Assignment
Give the entries again exactly as they appear, but without the images.

[Collected data]

▶

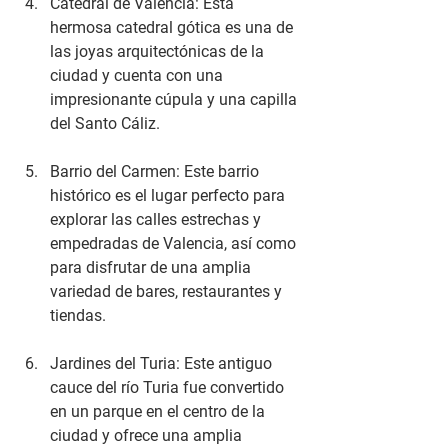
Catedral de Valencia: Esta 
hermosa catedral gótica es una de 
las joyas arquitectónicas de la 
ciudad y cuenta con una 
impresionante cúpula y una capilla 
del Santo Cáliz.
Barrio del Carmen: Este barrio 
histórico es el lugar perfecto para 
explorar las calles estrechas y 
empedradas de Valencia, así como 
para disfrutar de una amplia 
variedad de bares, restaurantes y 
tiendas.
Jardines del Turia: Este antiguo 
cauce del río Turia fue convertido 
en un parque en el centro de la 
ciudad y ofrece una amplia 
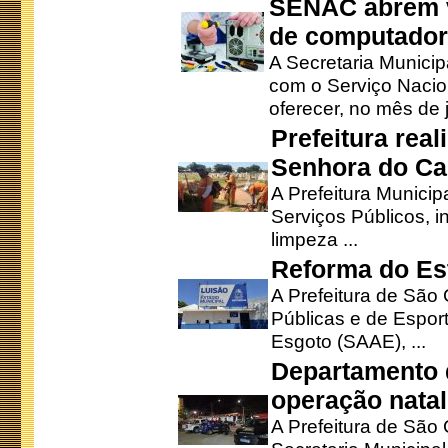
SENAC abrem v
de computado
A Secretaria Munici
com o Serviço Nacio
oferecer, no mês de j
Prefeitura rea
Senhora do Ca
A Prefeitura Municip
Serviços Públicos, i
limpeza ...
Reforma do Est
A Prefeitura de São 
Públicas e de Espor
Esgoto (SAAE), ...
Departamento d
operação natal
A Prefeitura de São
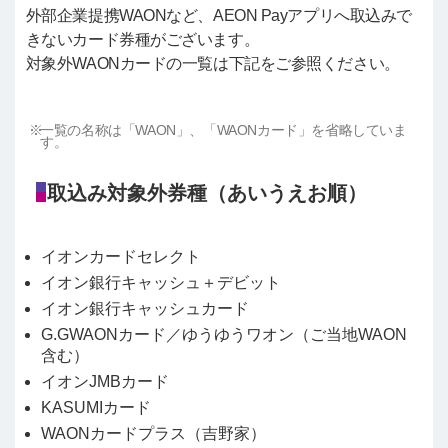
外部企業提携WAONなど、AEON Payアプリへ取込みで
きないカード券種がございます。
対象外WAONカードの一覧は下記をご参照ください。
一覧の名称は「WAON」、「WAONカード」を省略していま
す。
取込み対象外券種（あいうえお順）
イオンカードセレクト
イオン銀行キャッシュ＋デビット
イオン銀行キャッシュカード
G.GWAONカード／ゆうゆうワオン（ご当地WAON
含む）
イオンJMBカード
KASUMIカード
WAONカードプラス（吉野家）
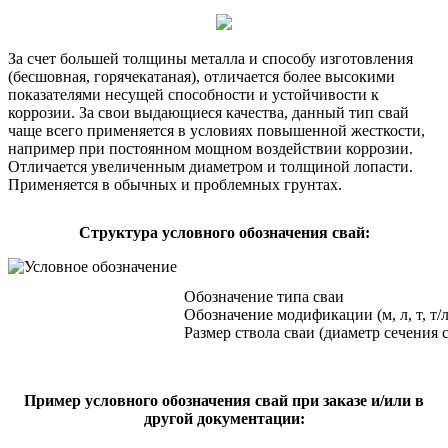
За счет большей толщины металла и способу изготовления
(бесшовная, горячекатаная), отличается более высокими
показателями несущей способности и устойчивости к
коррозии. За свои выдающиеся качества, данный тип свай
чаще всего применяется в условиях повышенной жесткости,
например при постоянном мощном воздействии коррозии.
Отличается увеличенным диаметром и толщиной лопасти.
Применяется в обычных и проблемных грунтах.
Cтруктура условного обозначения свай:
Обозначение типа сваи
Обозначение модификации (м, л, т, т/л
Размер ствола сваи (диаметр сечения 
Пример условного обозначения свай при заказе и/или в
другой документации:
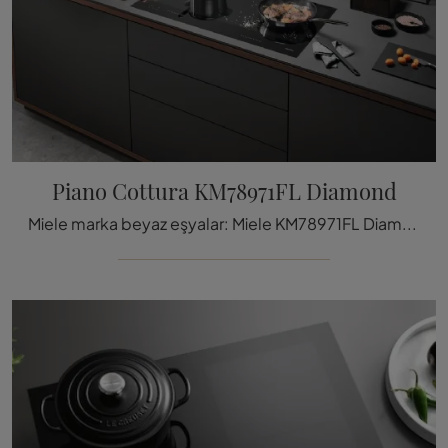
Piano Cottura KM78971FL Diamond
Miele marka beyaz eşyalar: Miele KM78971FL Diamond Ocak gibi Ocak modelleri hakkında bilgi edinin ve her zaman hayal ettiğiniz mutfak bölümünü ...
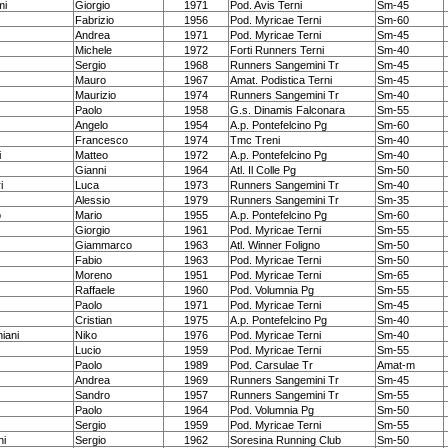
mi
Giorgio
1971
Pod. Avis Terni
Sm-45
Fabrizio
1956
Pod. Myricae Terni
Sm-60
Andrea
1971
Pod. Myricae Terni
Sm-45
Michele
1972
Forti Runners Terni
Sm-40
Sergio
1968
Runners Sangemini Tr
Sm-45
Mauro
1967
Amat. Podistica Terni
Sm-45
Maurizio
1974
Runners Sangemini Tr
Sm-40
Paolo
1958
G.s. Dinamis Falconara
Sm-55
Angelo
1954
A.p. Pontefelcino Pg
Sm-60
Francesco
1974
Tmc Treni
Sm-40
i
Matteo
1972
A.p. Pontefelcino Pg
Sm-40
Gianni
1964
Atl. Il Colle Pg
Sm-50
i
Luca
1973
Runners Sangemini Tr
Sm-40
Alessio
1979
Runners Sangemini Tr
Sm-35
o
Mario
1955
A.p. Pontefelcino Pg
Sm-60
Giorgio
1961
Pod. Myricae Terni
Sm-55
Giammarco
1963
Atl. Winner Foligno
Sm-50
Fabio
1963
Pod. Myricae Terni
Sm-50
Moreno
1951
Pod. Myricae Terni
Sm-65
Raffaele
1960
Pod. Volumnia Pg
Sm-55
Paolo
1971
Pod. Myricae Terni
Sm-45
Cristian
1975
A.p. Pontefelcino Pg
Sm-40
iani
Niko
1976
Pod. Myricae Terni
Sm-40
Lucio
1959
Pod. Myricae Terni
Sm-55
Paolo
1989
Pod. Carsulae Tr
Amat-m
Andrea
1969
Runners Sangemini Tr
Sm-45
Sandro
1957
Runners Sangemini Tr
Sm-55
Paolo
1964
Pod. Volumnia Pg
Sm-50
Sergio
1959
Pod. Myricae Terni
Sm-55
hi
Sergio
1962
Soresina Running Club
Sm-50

◀

Expected output
Catedral de Valencia: Esta 
hermosa catedral gótica es una de 
las joyas arquitectónicas de la 
ciudad y cuenta con una 
impresionante cúpula y una capilla 
del Santo Cáliz.
Barrio del Carmen: Este barrio 
histórico es el lugar perfecto para 
explorar las calles estrechas y 
empedradas de Valencia, así como 
para disfrutar de una amplia 
variedad de bares, restaurantes y 
tiendas.
Jardines del Turia: Este antiguo 
cauce del río Turia fue convertido 
en un parque en el centro de la 
ciudad y ofrece una amplia 
SENAC abrem v
de computado
A Secretaria Munici
com o Serviço Nacio
oferecer, no mês de j
Prefeitura rea
Senhora do Ca
A Prefeitura Municip
Serviços Públicos, i
limpeza ...
Reforma do Est
A Prefeitura de São 
Públicas e de Espor
Esgoto (SAAE), ...
Departamento d
operação natal
A Prefeitura de São
外部企業提携WAONなど、AEON Payアプリへ取込みで
きないカード券種がございます。
対象外WAONカードの一覧は下記をご参照ください。
一覧の名称は「WAON」、「WAONカード」を省略していま
す。
取込み対象外券種（あいうえお順）
イオンカードセレクト
イオン銀行キャッシュ＋デビット
イオン銀行キャッシュカード
G.GWAONカード／ゆうゆうワオン（ご当地WAON
含む）
イオンJMBカード
KASUMIカード
WAONカードプラス（吉野家）
За счет большей толщины металла и способу изготовления
(бесшовная, горячекатаная), отличается более высокими
показателями несущей способности и устойчивости к
коррозии. За свои выдающиеся качества, данный тип свай
чаще всего применяется в условиях повышенной жесткости,
например при постоянном мощном воздействии коррозии.
Отличается увеличенным диаметром и толщиной лопасти.
Применяется в обычных и проблемных грунтах.
Cтруктура условного обозначения свай:
Обозначение типа сваи
Обозначение модификации (м, л, т, т/л
Размер ствола сваи (диаметр сечения 
Пример условного обозначения свай при заказе и/или в
другой документации:
Piano Cottura KM78971FL Diamond
Miele marka beyaz eşyalar: Miele KM78971FL Diamond Ocak gibi Ocak modelleri hakkında bilgi edinin ve her zaman hayal ettiğiniz mutfak bölümünü ...
mi
Giorgio
1971
Pod. Avis Terni
Sm-45
Fabrizio
1956
Pod. Myricae Terni
Sm-60
Andrea
1971
Pod. Myricae Terni
Sm-45
Michele
1972
Forti Runners Terni
Sm-40
Sergio
1968
Runners Sangemini Tr
Sm-45
Mauro
1967
Amat. Podistica Terni
Sm-45
Maurizio
1974
Runners Sangemini Tr
Sm-40
Paolo
1958
G.s. Dinamis Falconara
Sm-55
Angelo
1954
A.p. Pontefelcino Pg
Sm-60
Francesco
1974
Tmc Treni
Sm-40
i
Matteo
1972
A.p. Pontefelcino Pg
Sm-40
Gianni
1964
Atl. Il Colle Pg
Sm-50
i
Luca
1973
Runners Sangemini Tr
Sm-40
Alessio
1979
Runners Sangemini Tr
Sm-35
o
Mario
1955
A.p. Pontefelcino Pg
Sm-60
Giorgio
1961
Pod. Myricae Terni
Sm-55
Giammarco
1963
Atl. Winner Foligno
Sm-50
Fabio
1963
Pod. Myricae Terni
Sm-50
Moreno
1951
Pod. Myricae Terni
Sm-65
Raffaele
1960
Pod. Volumnia Pg
Sm-55
Paolo
1971
Pod. Myricae Terni
Sm-45
Cristian
1975
A.p. Pontefelcino Pg
Sm-40
iani
Niko
1976
Pod. Myricae Terni
Sm-40
Lucio
1959
Pod. Myricae Terni
Sm-55
Paolo
1989
Pod. Carsulae Tr
Amat-m
Andrea
1969
Runners Sangemini Tr
Sm-45
Sandro
1957
Runners Sangemini Tr
Sm-55
Paolo
1964
Pod. Volumnia Pg
Sm-50
Sergio
1959
Pod. Myricae Terni
Sm-55
hi
Sergio
1962
Soresina Running Club
Sm-50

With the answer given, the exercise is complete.